Innerhalb des Zero Prototype Lab lassen sich sämtliche Rennstrecken abbilden und die Fahrer dürfen sich bereits vor Saison-Start mit den Strecken vertraut machen. Dabei lassen sich einzelne Abfolgen und Parameter so lange optimieren, bis die gewünschte Rundenzeit und das entsprechende Fahrgefühl erreicht wird. In einer Simulation lässt sich immer wieder das gleiche Testszenario mit den gewünschten Rahmenbedingungen durchspielen – beispielsweise Straßenbelag, Reifenmaterial oder Witterung. Die Windstärke wird hier punktgenau auf die geforderte Intensität eingestellt, ebenso wie sich eine Schneelandschaft simulieren lässt. Testfahrten für beide Anwendungsfälle sind also nicht mehr auf bestimmte Jahreszeiten angewiesen.

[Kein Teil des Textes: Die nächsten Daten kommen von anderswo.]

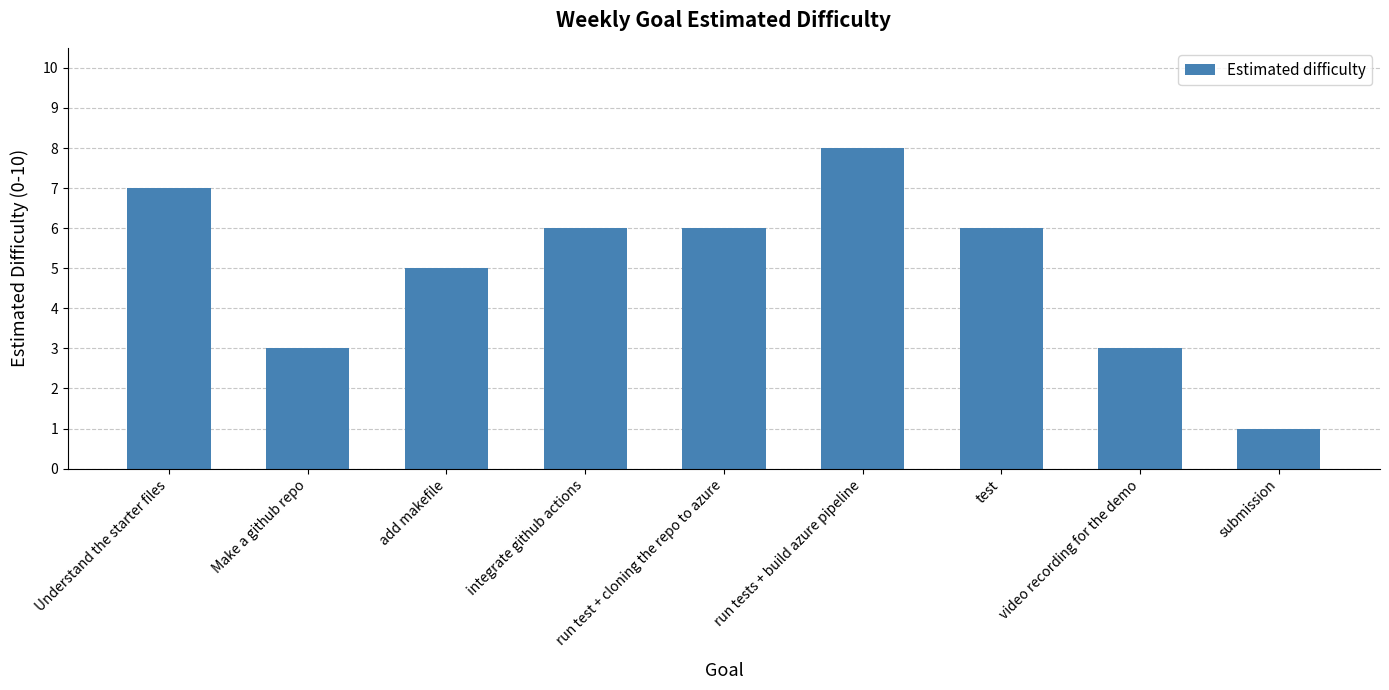

How many bars are there in total?

9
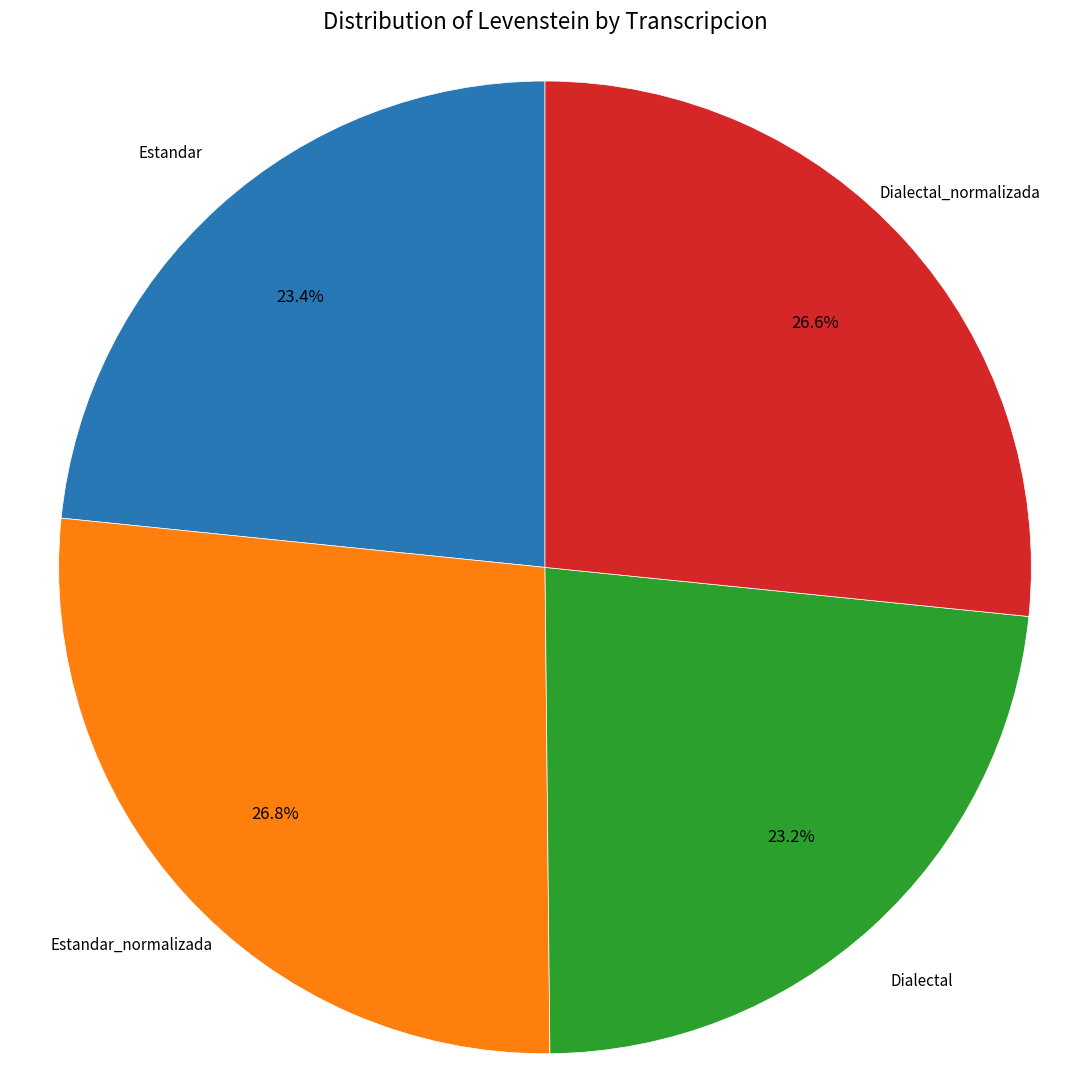

Does any single category account for the majority?

No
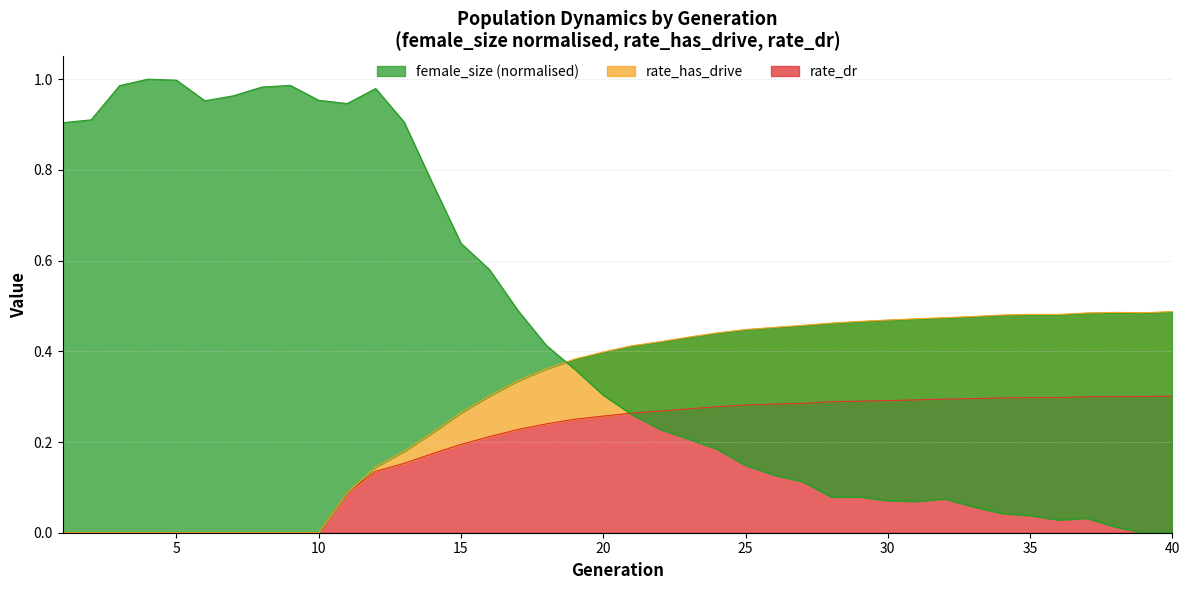

How many distinct data groups are displayed?

3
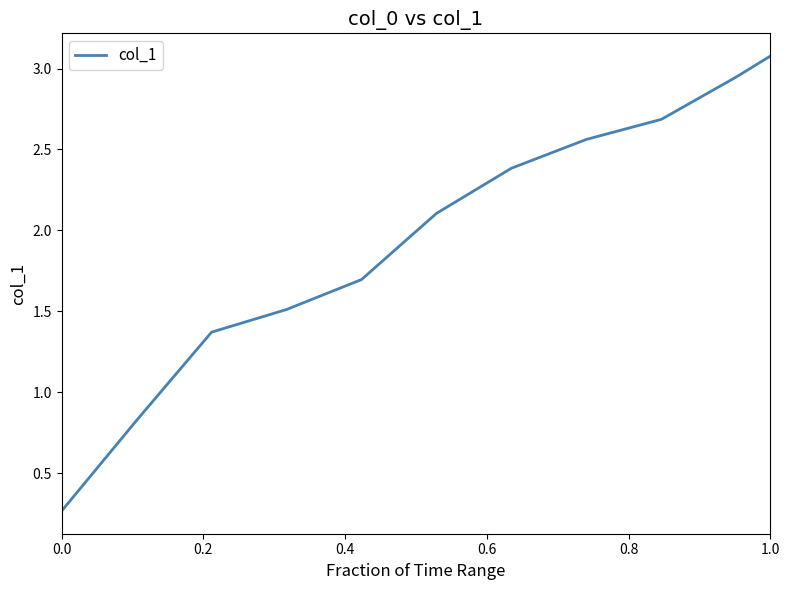

What is the maximum value shown in the chart?

3.1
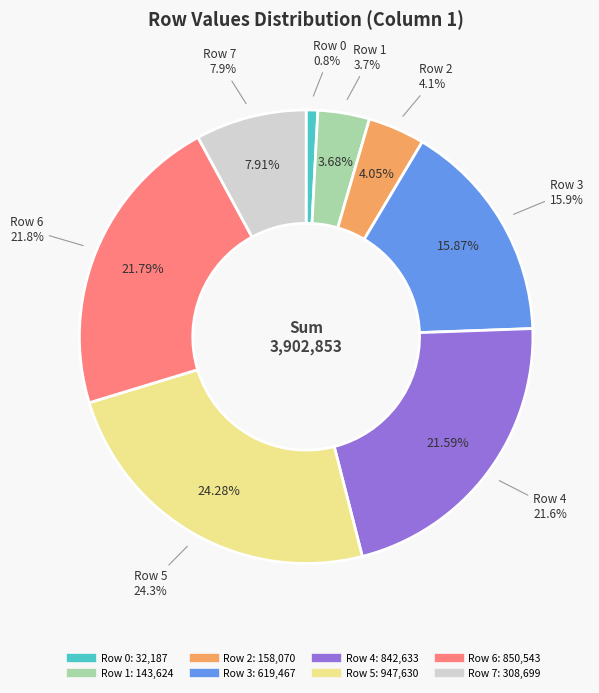

What percentage is the Row 5 slice, to the nearest percent?

24%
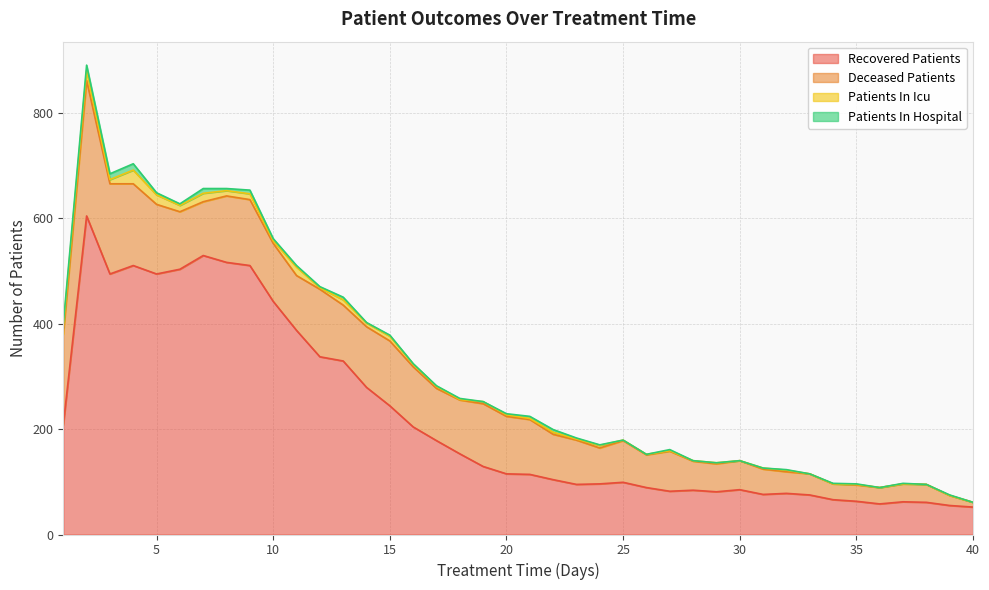

What is the spread (max minus min) of values at 3?

486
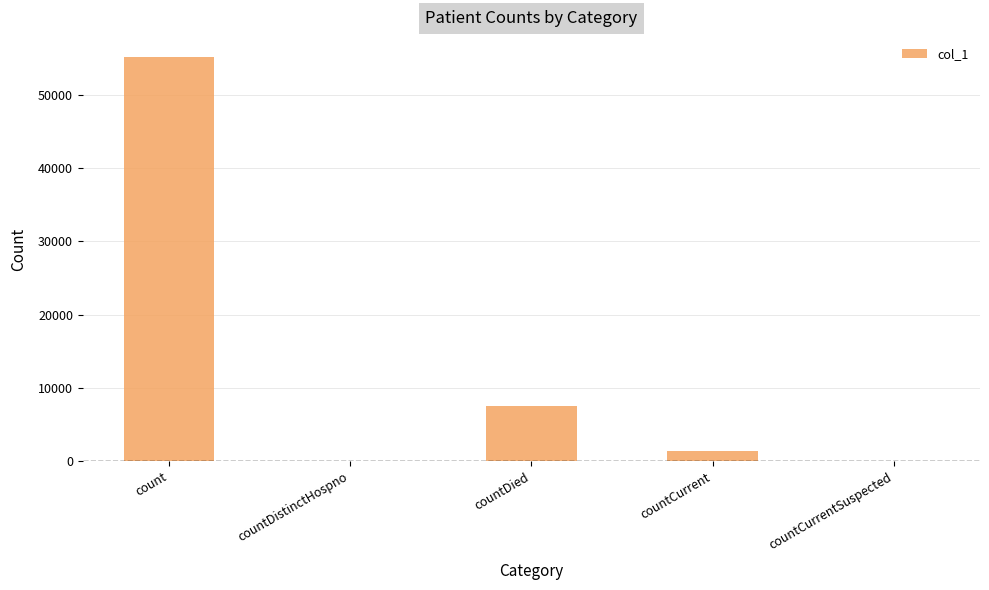

What is the change in value from count to countDistinctHospno?

-55146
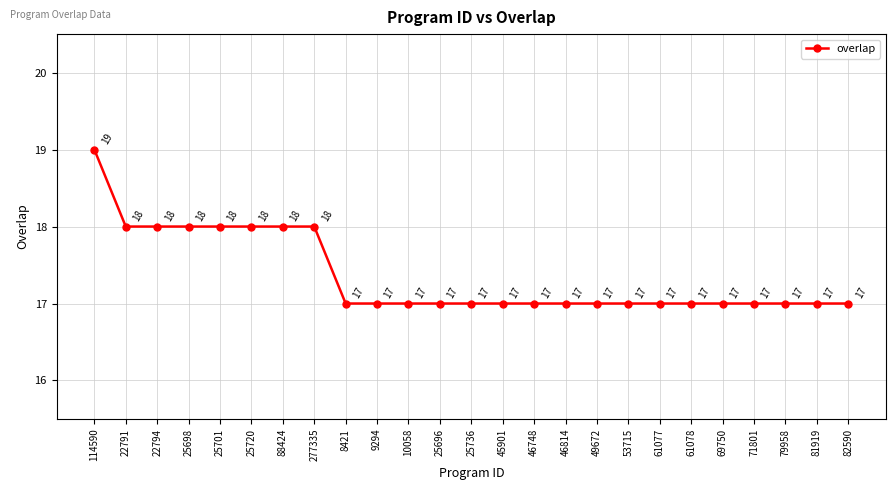

What position from the left is 25698?

4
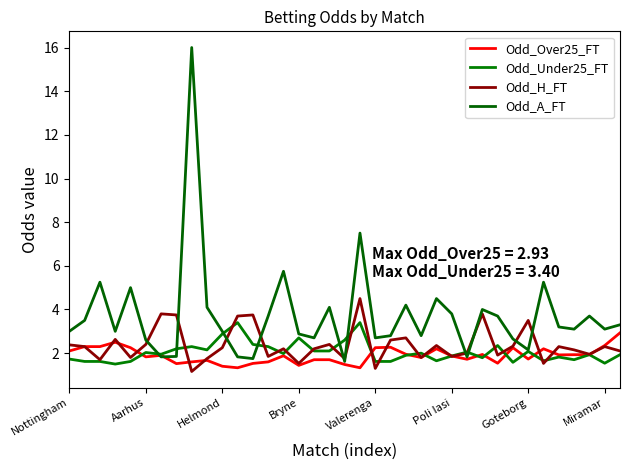

Reading left to right, what are all the values shown in this chart?

Odd_Over25_FT: 2.1	2.3	2.3	2.5	2.2	1.8	1.9	1.5	1.6	1.7	1.4	1.3	1.5	1.6	1.9	1.4	1.7	1.7	1.5	1.3	2.2	2.3	1.9	1.8	2.2	1.9	1.7	1.9	1.5	2.2	1.7	2.2	1.9	1.9	1.9	2.4	2.9
Odd_Under25_FT: 1.7	1.6	1.6	1.5	1.6	2.0	1.9	2.2	2.3	2.1	2.9	3.4	2.4	2.3	2.0	2.7	2.1	2.1	2.6	3.4	1.6	1.6	1.9	2.0	1.6	1.9	2.0	1.8	2.4	1.6	2.1	1.6	1.8	1.7	1.9	1.5	1.9
Odd_H_FT: 2.4	2.3	1.7	2.6	1.8	2.4	3.8	3.8	1.2	1.8	2.2	3.7	3.8	1.9	2.2	1.5	2.2	2.4	1.8	4.5	1.3	2.6	2.7	1.8	2.4	1.9	2.0	3.8	1.9	2.3	3.5	1.5	2.3	2.1	1.9	2.3	2.1
Odd_A_FT: 3.0	3.5	5.2	3.0	5.0	2.6	1.8	1.9	16.0	4.1	3.0	1.8	1.8	3.7	5.8	2.9	2.7	4.1	1.6	7.5	2.7	2.8	4.2	2.8	4.5	3.8	1.8	4.0	3.7	2.6	2.1	5.2	3.2	3.1	3.7	3.1	3.3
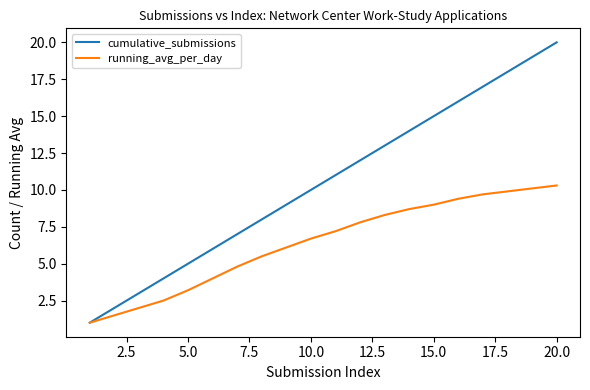

Which series has the largest total across all categories?

cumulative_submissions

„Mit der Eröffnung des Zero Prototype Labs schlagen wir ein völlig neues Kapitel in der Fahrzeugentwicklung auf. Technologieentwickler und Fahrzeughersteller weltweit können ihren Entwicklungsprozess jetzt neu aufstellen und durch die präzise Simulation deutlich schneller, effizienter und nachhaltiger arbeiten“, erläutert Harald Keller, ab 1.7.2024 CEO der EDAG Group. „Dadurch bringen wir den allgegenwärtigen Wandel in der Fahrzeugentwicklung und Mobilitätsbranche voran und ermöglichen eine zukunftsweisende Wertschöpfung.“
Dafür setzt die EDAG Group auf modernste Technik: Mit dem DiM500 Full Spectrum Simulator (DiM500 FSS) des Unternehmens VI-grade kommt der größte und leistungsfähigste kabelgesteuerte Simulator für Entwicklung, Racing und Forschung mit Fokus auf Fahrdynamik, Fahrzeugbewegung und Fahrerinteraktion zum Einsatz. Mit ihm können Fahrdynamikmanöver mit einem 1:1 „Motion Cueing“ abgebildet werden. Das bedeutet, dass der Fahrende realistische Bewegungssignale bekommt, in die virtuelle Umgebung eintaucht und ein realistisches Fahrgefühl erleben kann. Neben dem DiM500 FSS Simulator verfügt das Zero Prototype Lab auch über einen COMPACT Full Spectrum Simulator von VI-grade sowie die Hardware-in-the-Loop-Plattform AutoHawk. Dies ermöglicht die Anbindung der Fahrsimulatoren an bestehende und zukünftige Hardware-in-the-Loop-Prüfstände.
“Mit dem Zero Prototype Lab bauen wir unsere Engineering-Dienstleistungen weiter aus und unterstützen die Transformation der Mobilitätsbranche”, erläutert Jork Rother, Senior Vice President Fahrzeugintegration der EDAG Group. “Dass wir nach intensiver Planungsphase nun die ersten Kundensimulationen vornehmen können, verdanken wir auch dem besonderen Engagement unseres Expertenteams, das die Realisierung dieses Vorhabens vorangetrieben hat.”
„Wir sind stolz darauf, dass unser Driver-in-Motion Full Spectrum Simulator das Herzstück des neuen EDAG Zero Prototype Labs bildet“, ergänzt Guido Bairati, Geschäftsführer von VI-grade. „Mit dem DiM500 FSS, unserem bisher leistungsstärksten Simulator, hebt EDAG seine Engineering-Dienstleistungen auf ein nie dagewesenes Niveau. Der DiM FSS Simulator ist ein Quantensprung in der experimentellen Simulation und integriert nahtlos Fahrdynamik, Bewegung, Vibration und Sound zu einem immersiven und realistischen Fahrerlebnis. Ich freue mich auf die spannenden Kundenprojekte, die in dieser zukunftsweisenden Einrichtung entstehen und die Mobilität von morgen gestalten werden.